The next day we began our trek to Oregon. Originally, we intended to be on the road no more than a few hours and to stop well before Bend. However, we crossed the Pacific Time date line, and got an hour back, so we decided to push on. We looked at camping options and saw several just south of Bend, so we stopped for a nice dinner in town, then made our way south, getting us a few precious hours closer to our next day’s destination, Crater Lake National Park.

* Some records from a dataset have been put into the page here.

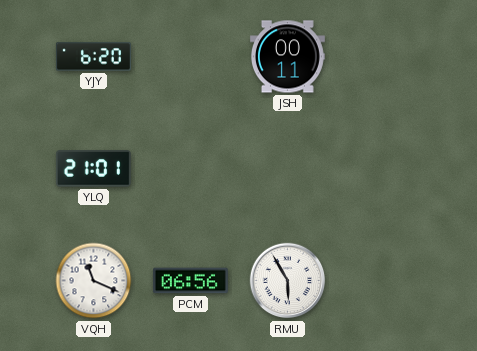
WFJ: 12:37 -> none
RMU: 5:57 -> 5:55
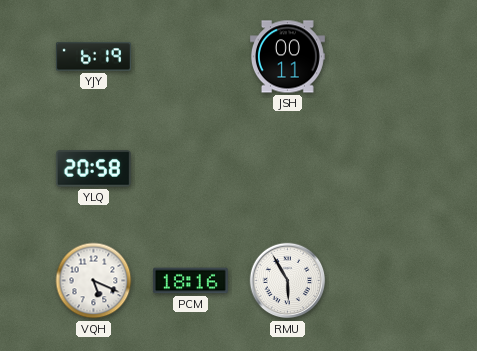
YJY: 6:20 -> 6:19
YLQ: 21:01 -> 20:58
VQH: 11:19 -> 5:19
PCM: 06:56 -> 18:16
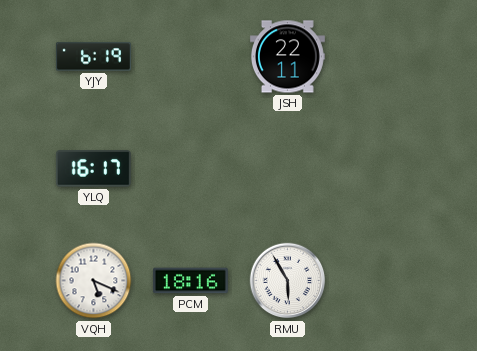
JSH: 00:11 -> 22:11
YLQ: 20:58 -> 16:17
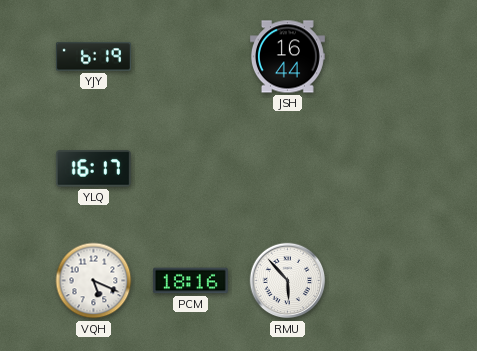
JSH: 22:11 -> 16:44
RMU: 5:55 -> 5:53
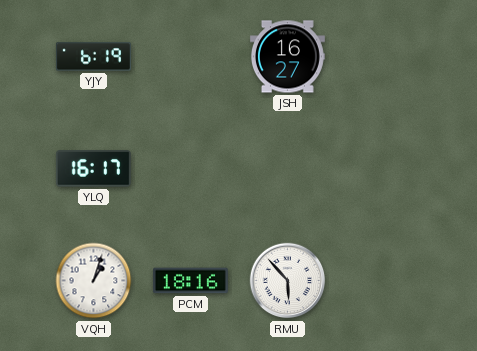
JSH: 16:44 -> 16:27
VQH: 5:19 -> 1:03
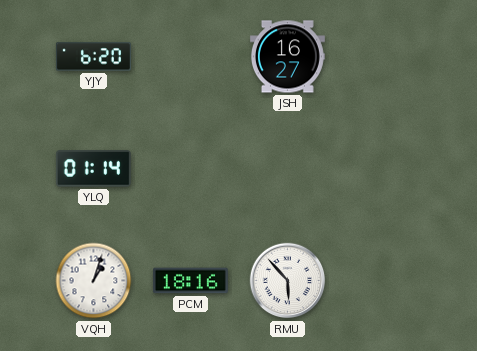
YJY: 6:19 -> 6:20
YLQ: 16:17 -> 01:14
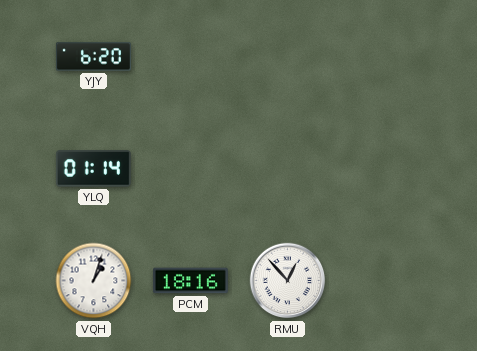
JSH: 16:27 -> none
RMU: 5:53 -> 12:53
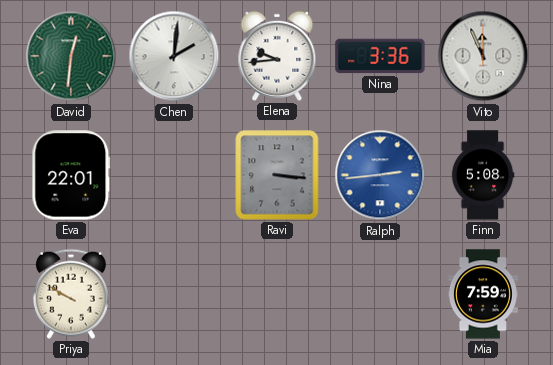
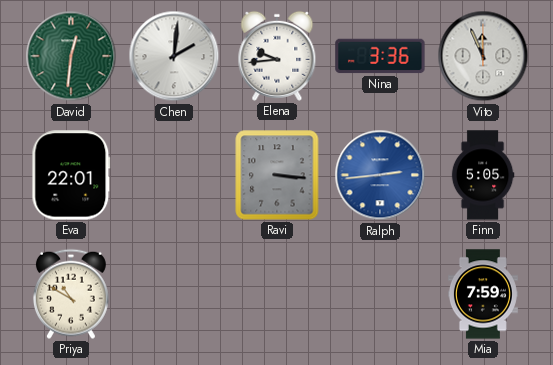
Finn: 5:08 -> 5:05
Priya: 9:50 -> 10:50
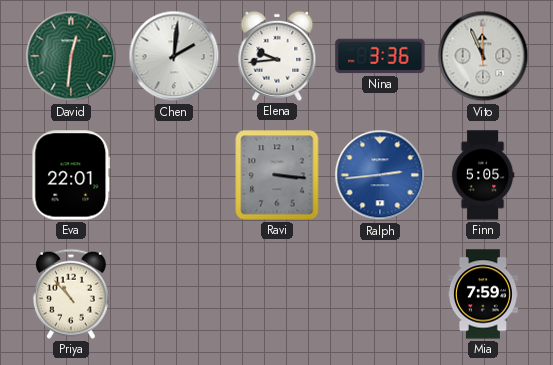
Priya: 10:50 -> 10:53
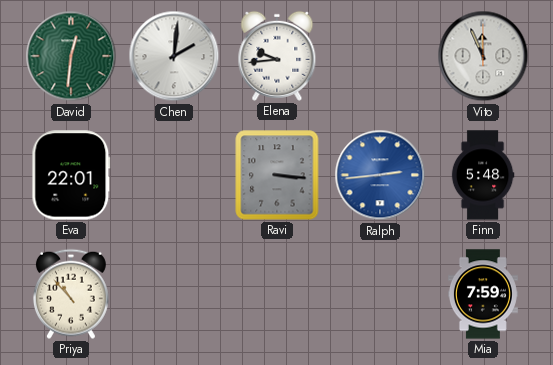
Nina: 3:36 -> none
Finn: 5:05 -> 5:48
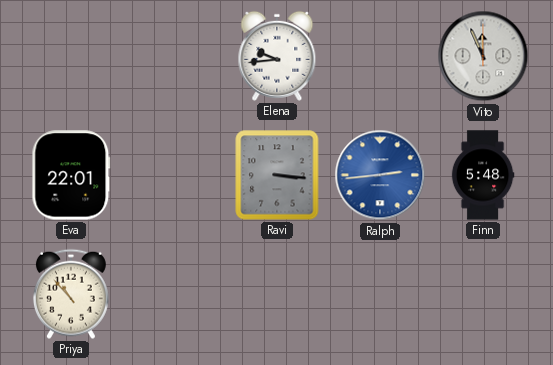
David: 12:31 -> none
Chen: 2:01 -> none
Mia: 7:59 -> none
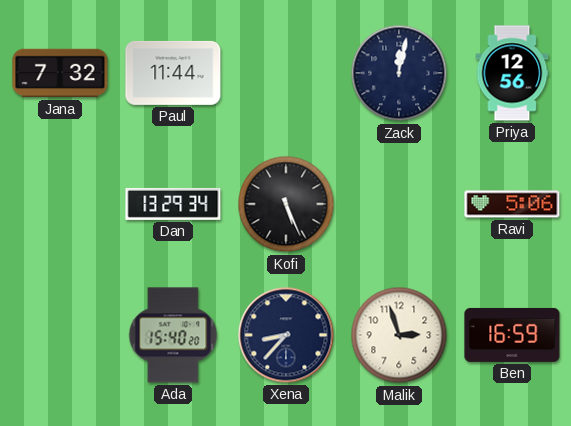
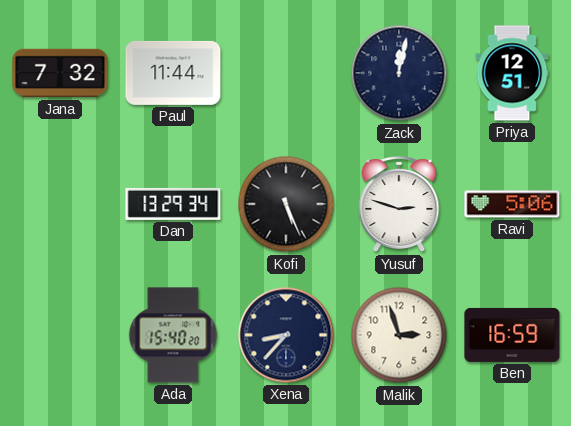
Priya: 12:56 -> 12:51
Yusuf: none -> 2:48
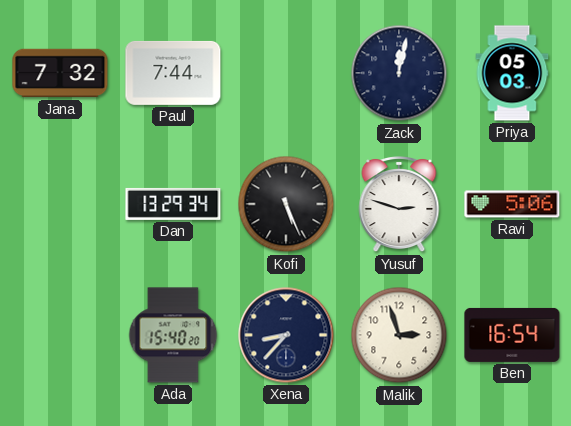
Paul: 11:44 -> 7:44
Priya: 12:51 -> 05:03
Ben: 16:59 -> 16:54
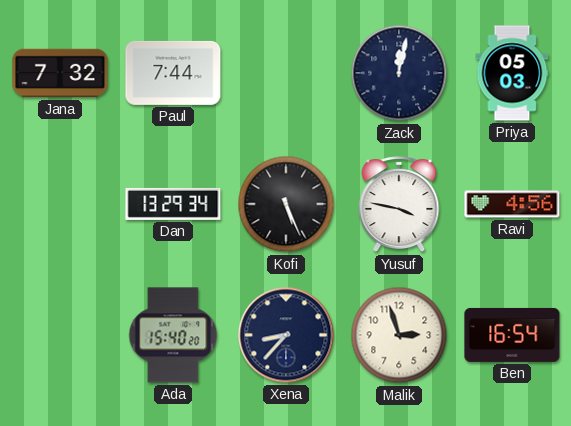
Yusuf: 2:48 -> 3:47
Ravi: 5:06 -> 4:56
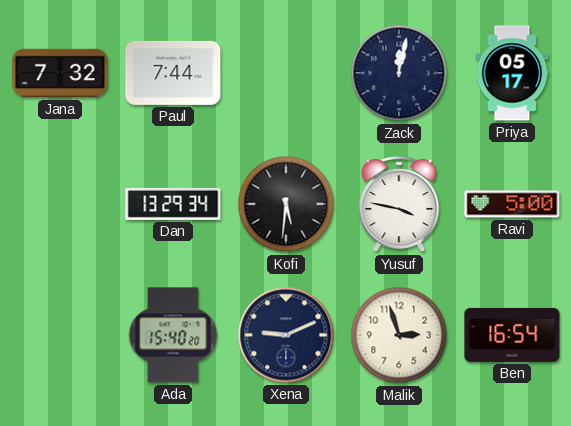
Priya: 05:03 -> 05:17
Kofi: 5:26 -> 5:31
Ravi: 4:56 -> 5:00
Xena: 8:37 -> 9:11
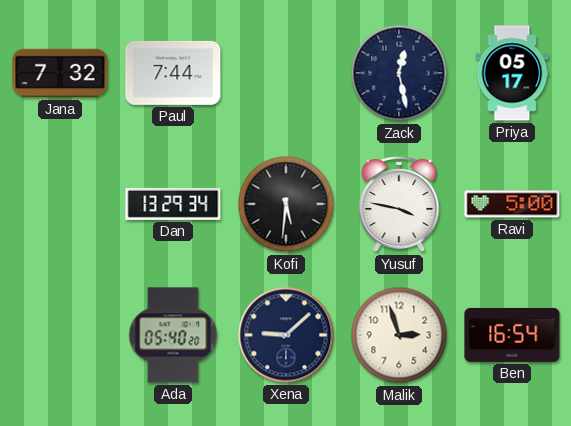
Zack: 12:02 -> 12:28
Ada: 15:40 -> 05:40
Xena: 9:11 -> 9:08
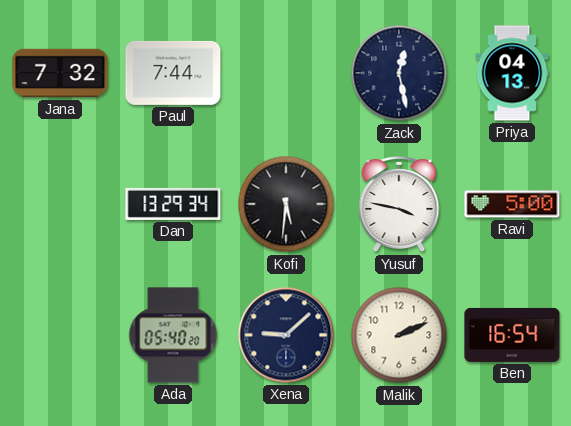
Priya: 05:17 -> 04:13
Malik: 2:57 -> 2:11
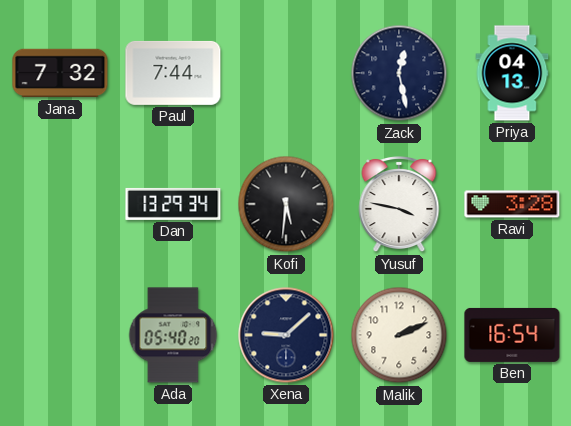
Ravi: 5:00 -> 3:28
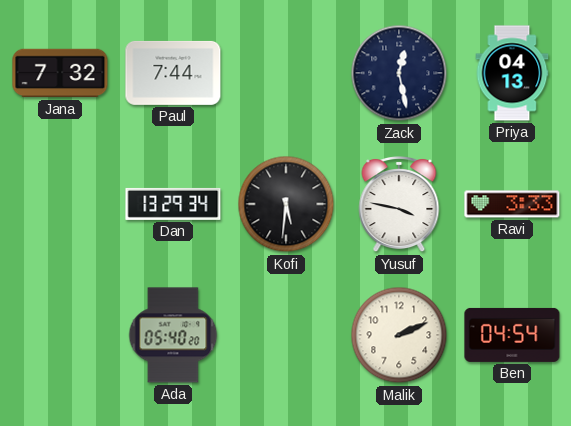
Ravi: 3:28 -> 3:33
Xena: 9:08 -> none
Ben: 16:54 -> 04:54
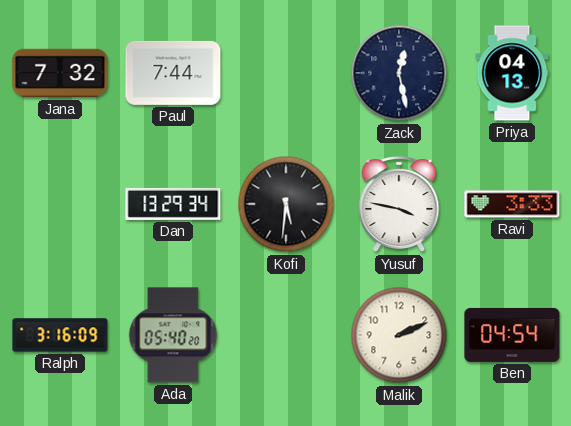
Ralph: none -> 3:16
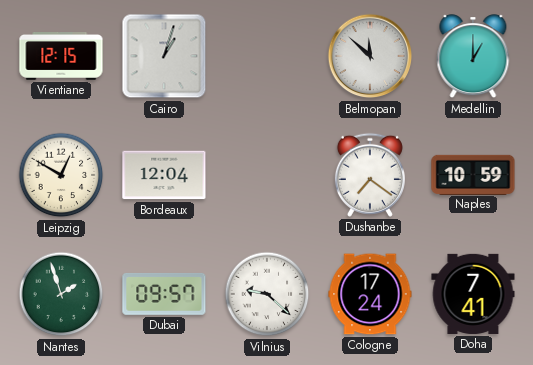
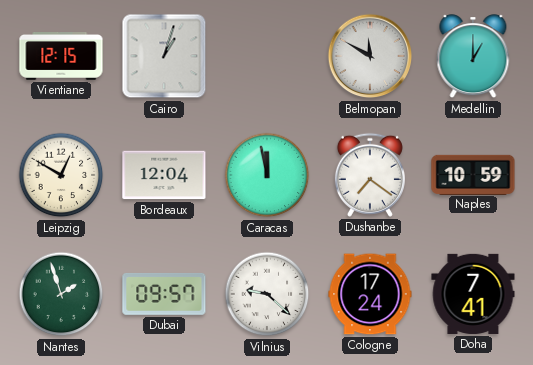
Belmopan: 11:52 -> 11:50
Caracas: none -> 11:58
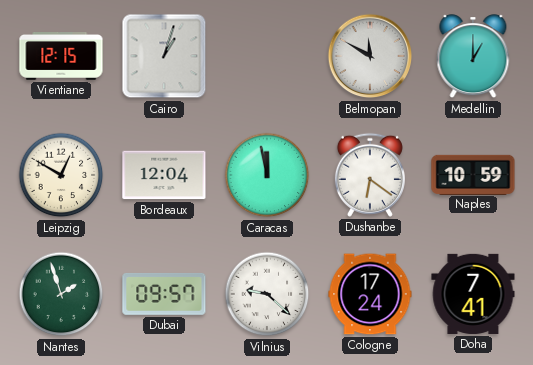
Dushanbe: 7:21 -> 6:21
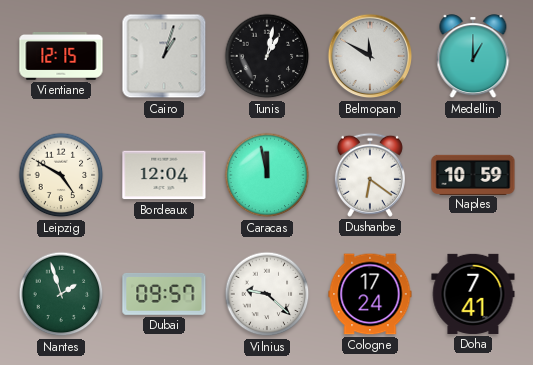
Tunis: none -> 1:02
Leipzig: 12:50 -> 4:50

We arrived here Tuesday morning, and when pulling up to that first viewpoint, the lake was breathtaking. Neither of us had ever seen water so calm and blue in our lives. We did the rim loop, visiting several overlooks along the way. We stopped at the two visitor centers and walked a few miles along the edge of the caldera (the lake is named after a crater on an island in the lake, not the huge volcano the lake is in). We headed back to the campsite and pitched our tent, planning our activities for the next day.

Phantom Ship on Crater Lake

Early Wednesday morning, we woke and headed for the ticket booth for the boat dock. The folks at the boat ticket booth let us know there would be no boats docking in Wizard Island in the lake that day – a real let down for us. We still opted for the two-hour tour of the lake, which started at a trailhead 1,000 feet below where we stood. We started down the one-mile trail and brought our lunches with us to enjoy afterwards. The boat tour was nice, if a bit too relaxing – both I and Alyssa drifted off at times. When we docked again, Alyssa and I found some space on the rocks to soak our feet while we ate. We encountered some of the most aggressive chipmunks I’ve ever come across – one actually jumped up on my lap to try and get a bite of my sandwich! After a bit of relaxing, we headed back up the one-mile and one-thousand feet of trail. We picked out a couple more trails that would give us some nice views of the lake, and also visited The Pinnacles, more volcanic formations on a side road off the lake’s Rim Road. Knowing we had seen pretty much all there was to see of the lake (but not the park, of which the lake only makes up 7%), we headed back to camp.

Today, we woke early for a quick morning hike, then head to California, if only the top-most sliver of it and if only for a few days. After this stop, it’s due north to Seattle, where our trip ends, but where the adventure really begins.